(Problem set):
- 1) Render this sentence from the project summary in Spanish: "An international research program will be built around this focus."
- 2) Reproduce the project summary word for word from "Intellectual Merit: PIRE: RENEW's" to "functionalized carbon nanotubes.".

(Text provided):
At current rates of consumption, many of the materials we use to make today's clean energy technologies could be scarce or gone in decades or less. Furthermore, improving the performance of materials for clean energy generation, resulting in higher efficiency processes, remains a critical need. PIRE: RENEW will use biological-based materials to both improve material performance and create sustainable replacements in clean energy technologies, focusing on applications such as solar and wind power rather than liquid fuel. An international research program will be built around this focus. This program will draw together the interdisciplinary expertise necessary to develop replacements that provide improvements in function, consider current and future global raw material availability, and are designed to mitigate environmental impact both in production and disposal. Students involved in this research will be trained in an interdisciplinary and global approach to sustainability problem solving. Together, these elements will allow PIRE: RENEW to create an international research nexus, one that can provide advanced sustainable material solutions for a broad range of energy technology challenges, and educate students to be valuable for industry and academic paths.
Intellectual Merit: PIRE: RENEW's research will explore the use of naturally derived and other biobased materials in renewable energy applications where intermolecular and interfacial interactions play a key role in self-assembly and aggregation, in building structural materials with exceptional properties, and in nanoscale optoelectronics. To carry out this vision, interdisciplinary research will:
- Explore building wind turbine blades from biobased nanocomposites with engineered interfaces consisting of cellulose nanofibers and biobased epoxy thermoset and polyester thermoplastic matrix materials. These innovative biobased nanocomposites will be compared with nanocomposites consisting of biobased or petroleum-derived resins and functionalized carbon nanotubes.
- Explore molecular and supramolecular structure-property relationships relevant for charge transport and transfer in self-organized molecular dendron and electronically functionalized biobased cellulose nanowhiskers, bacterial cellulose fibrils, and sophorolipid surfactants for solar energy applications
Need for International Partnership: New sustainable materials from readily-renewable carbon sources developed in the Gross research lab (NYU-POLY) with collaborators (UMONS, Bologna) provide the critical research nexuses with the wind energy research of Manas and collaborators (CWRU, Santa Catarina) and the solar energy research of Singer and collaborators (CWRU, Penn, Sheffield). Only through the connection of these international partners is the research vision achievable, as it requires specific expertise and facilities of i) materials synthesis (Gross, Percec), ii) processing (Manas, Singer, Percec, Dubois, Pezzin, Fontana, Coelho), and iii) characterization (Ungar, Scandola, Manas, Singer) to create its intended materials - as well as to provide students an international/interdisciplinary education.
Broader Impact: The new materials and understandings created could apply to sustainability outside energy (e.g., consumer products). Faculty lectures given at international locations will be open to students outside the PIRE, both in person and in posting to the Internet. A website and legacy of web-based educational materials created by the PIRE team will share its research and give the opportunity to the scientific community to respond through posts, project ideas, video, etc. The website will also publish a clearinghouse of gathered links/articles on sustainable materials and renewable energy applications. "Sustainability challenges" taken on by student teams with input from business, policy, and environment faculty will also be written up as educational modules.

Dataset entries
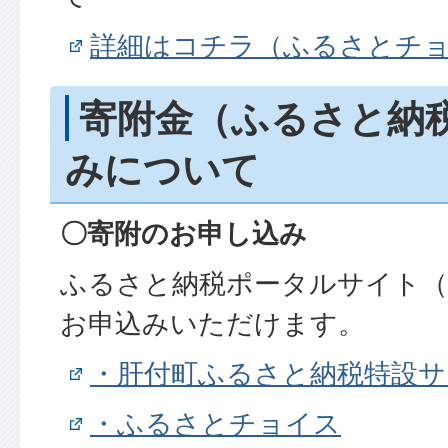
詳細はコチラ（ふるさとチ
寄附金（ふるさと納
みについて
〇寄附のお申し込み
ふるさと納税ポータルサイト（
お申込みいただけます。
・肝付町ふるさと納税特設サ
・ふるさとチョイス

(Task-by-task results):
- 1) Se construirá un programa de investigación internacional en torno a este enfoque.

- 2)
Intellectual Merit: PIRE: RENEW's research will explore the use of naturally derived and other biobased materials in renewable energy applications where intermolecular and interfacial interactions play a key role in self-assembly and aggregation, in building structural materials with exceptional properties, and in nanoscale optoelectronics. To carry out this vision, interdisciplinary research will:
- Explore building wind turbine blades from biobased nanocomposites with engineered interfaces consisting of cellulose nanofibers and biobased epoxy thermoset and polyester thermoplastic matrix materials. These innovative biobased nanocomposites will be compared with nanocomposites consisting of biobased or petroleum-derived resins and functionalized carbon nanotubes.